“Porque Alegre é hoje uma cidade dividida. Tu tens, do lado de cá da ponte, uma cidade de costas para o rio, onde a natureza é um gigante a ser transposto em nome do desenvolvimento.
E eu pude ter contato com esses pescadores, com essa comunidade que, do outro lado da ponte, vive de frente para o rio e tira dele o seu sustento. Do nosso lado, a gente tem um muro separando a cidade do rio”.

Assim reflete o fotógrafo Cristiano Sant’Anna, após passar 18 meses – desde janeiro de 2013 – documentando o cotidiano nas comunidades de pescadores localizadas no conjunto de 16 ilhas formado pelo Delta do Rio Jacuí. O resultado se traduz em Arquipélago, título da exposição fotográfica que segue até o dia 18 de outubro na sala O Retrato do Centro Cultural CEEE Erico Veríssimo e também de seu primeiro livro individual.

Inconformado com a relação esporádica e superficial que matinha com os moradores do Arquipélago – quando trabalhava em jornais diários e fotografava apenas a pobreza e as enchentes sazonais – Sant’Anna queria ver essa realidade de perto. “A gente quase que vai roubando uma foto, correndo porque tem um deadline, tem que produzir a matéria de um dia para o outro. Eu sempre tive vontade de me aprofundar muito mais naquela região ali“, observa.

“Eu classifico esse livro como um conjunto de histórias. São histórias dentro da História“. Entre elas, Sant’Anna destaca o dia em que, no mês de maio de 2013, encontrou o pescador Elton com a casa alagada e pensou: “Putz, o cara tá ferrado agora“. Sem ter muito o que fazer para ajudar, indagou: “E agora?“. Eis que o sábio pescador responde: “Isso aqui é maravilha.
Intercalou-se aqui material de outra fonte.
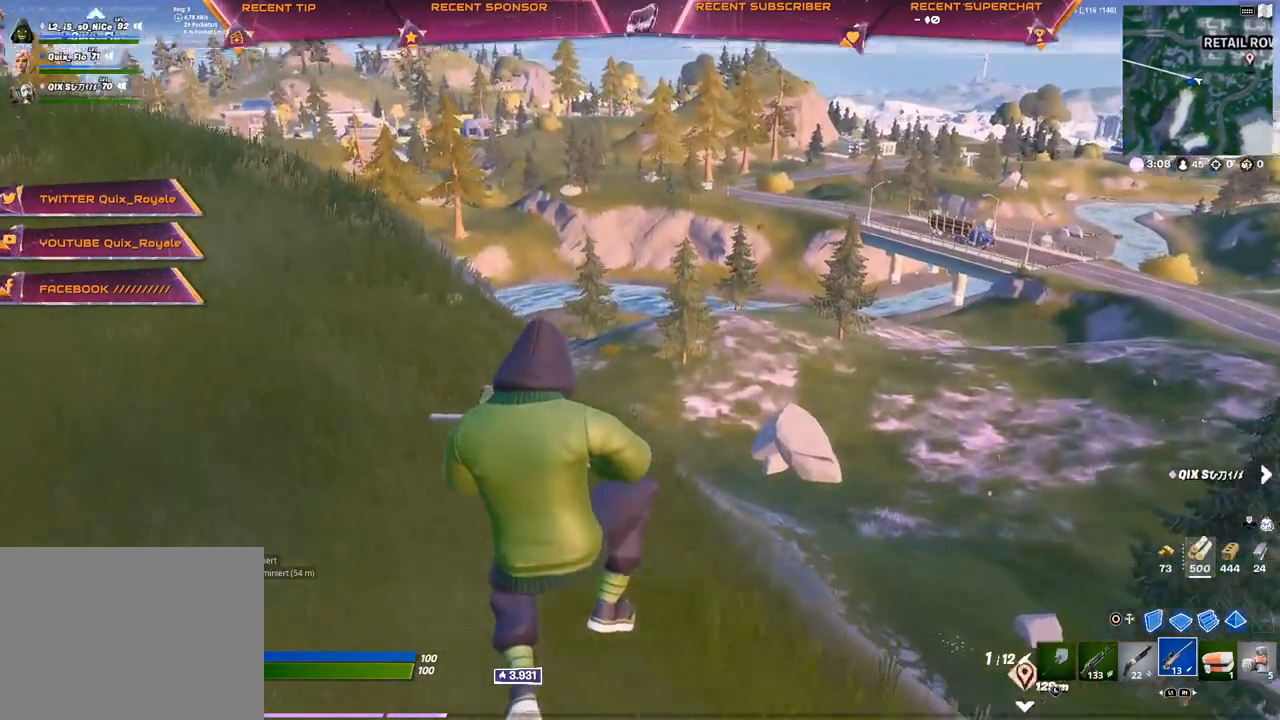
{"buttons": ["CROSS"], "left_stick": "up-left", "right_stick": "center", "events": [[100, "right_stick", "center"], [383, "CROSS", "down"]]}
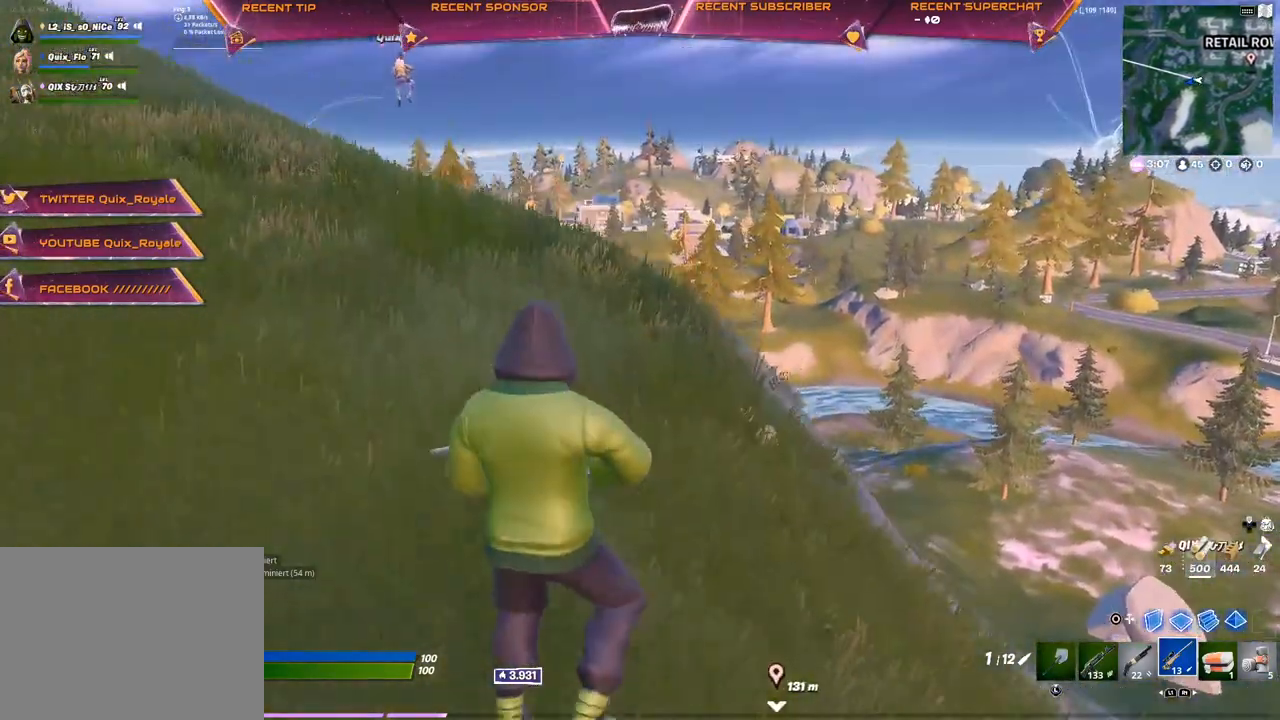
{"buttons": [], "left_stick": "up-left", "right_stick": "center", "events": [[17, "CROSS", "up"]]}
Desse jeito o rio fica mechido e o peixe vem quase dentro de casa“.
_ Tá, mas não vai alagar a tua casa?
E ele respondeu: “Não, a minha casa eu já construí alta para isso mesmo”.

O fotógrafo acredita que “o contato com esse modo de vida muito simples, onde as pessoas vivem apenas com aquilo que elas precisam, vai acabar permeando todos os meus próximos trabalhos” – Sant’Anna vem trabalhando em Quase Paisagem, na Reserva do Taim, e também está em fase de captação de um outro projeto na Cracolândia, em São Paulo.
E finaliza:
“O Robert Capa dizia que ‘você precisa gostar das pessoas e deixar que elas percebam que você gosta delas’. Ele é um cara que fazia isso. E eu acho que é simples assim“.